Greece ETF GREK has the lowest P/E ratio of any market in the world.
The Greek market is on sale, and I’m not talking about buying islands.
For the past three years, all of the news coming out of Greece has been negative. First, there were rumors of insolvency, then we had austerity and eventually intervention. Somewhere in between those stories we had riots, protests and political infighting. Things got so bad that the country’s largest corporation—a local bottling arm of Coca-Cola, Coca-Cola HBC AG—announced it was leaving the country without looking back.

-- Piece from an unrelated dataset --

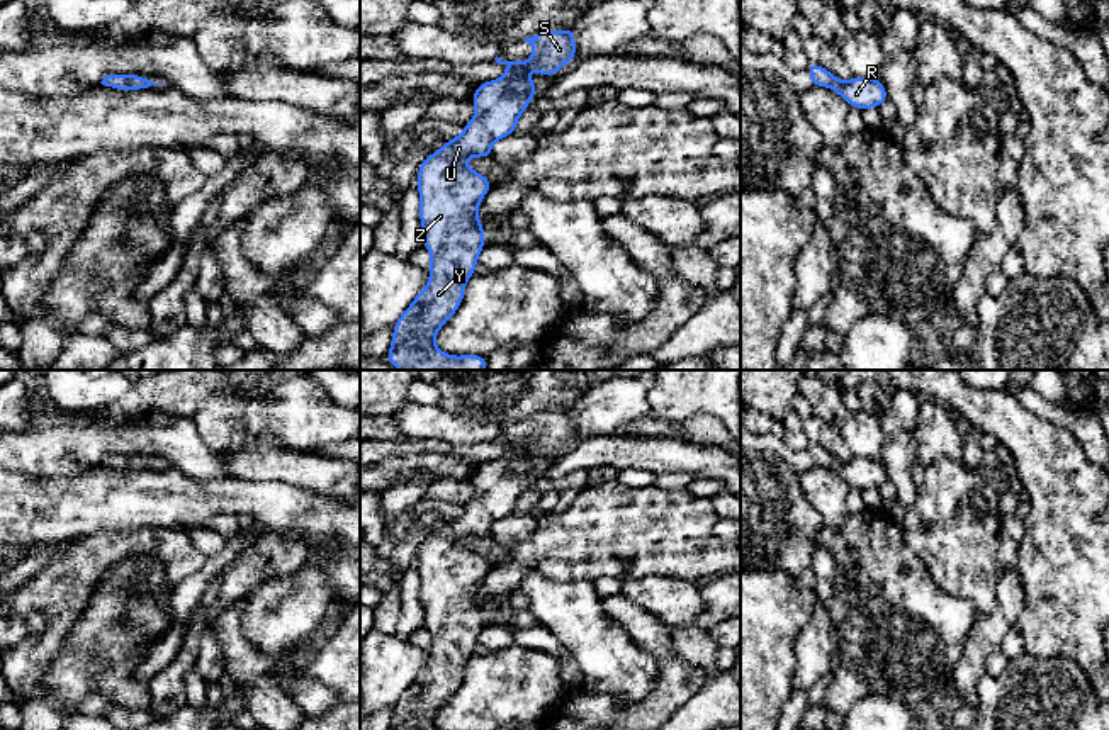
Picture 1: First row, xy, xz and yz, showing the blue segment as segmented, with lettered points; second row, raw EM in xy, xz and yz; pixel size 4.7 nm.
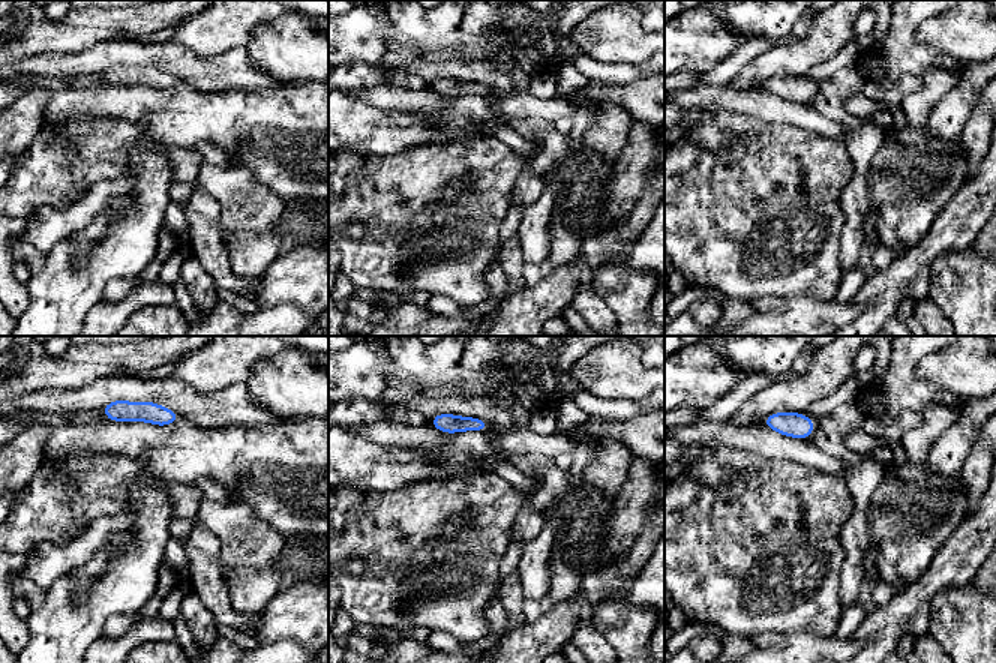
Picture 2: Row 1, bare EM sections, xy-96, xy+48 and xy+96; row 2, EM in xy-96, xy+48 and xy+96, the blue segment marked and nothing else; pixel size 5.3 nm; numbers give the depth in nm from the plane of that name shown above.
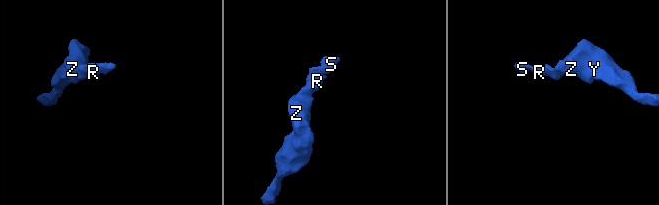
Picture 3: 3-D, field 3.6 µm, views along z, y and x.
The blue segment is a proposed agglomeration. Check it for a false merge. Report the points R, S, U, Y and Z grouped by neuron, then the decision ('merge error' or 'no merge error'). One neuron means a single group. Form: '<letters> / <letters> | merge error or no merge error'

And yet, despite all of this negativity, and the stubbornly high rate of unemployment still plaguing the country, Greek shares have been slowly recovering. The Global X FTSE Greece 20 (GREK | F-61) is up more than 20 percent YTD, and if you’re a traditional value investor, that could prove to be just the beginning.
Based on our in-house data, the trailing price-earnings ratio on GREK is just 1. In other words, you’re paying just $1 for every single dollar in earnings the 20 companies in GREK brought in over the past 12 months. And that figure is not some quirk of the companies in the fund or the selection process. The MSCI Greece Investable Markets index has a P/E of just 2.5. That’s significantly higher than GREK’s portfolio, but still drastically cheaper than any other single country currently covered by an ETF.
To illustrate just how absurd that figure is, take a look at the 10 cheapest single-country ETFs in our system. Of course, a P/E ratio is only applicable to equity ETFs. Commodities, fixed-income (corporate or otherwise) and currency ETFs don't hold companies, and therefore don't have underlying earnings. The cheapest ETF—as measured by P/E—must therefore be an equity ETF.
Compared with that list, GREK sticks out like a sore thumb. No matter how much trouble Russia seems to be in economically (and politically, for that matter) its market is still priced at 5 times trailing earnings, or 500 percent higher than GREK. Even if you think Greek companies will struggle in the coming months and years, surely there’s a case to be made for buying Greek earnings for 104 cents on the dollar.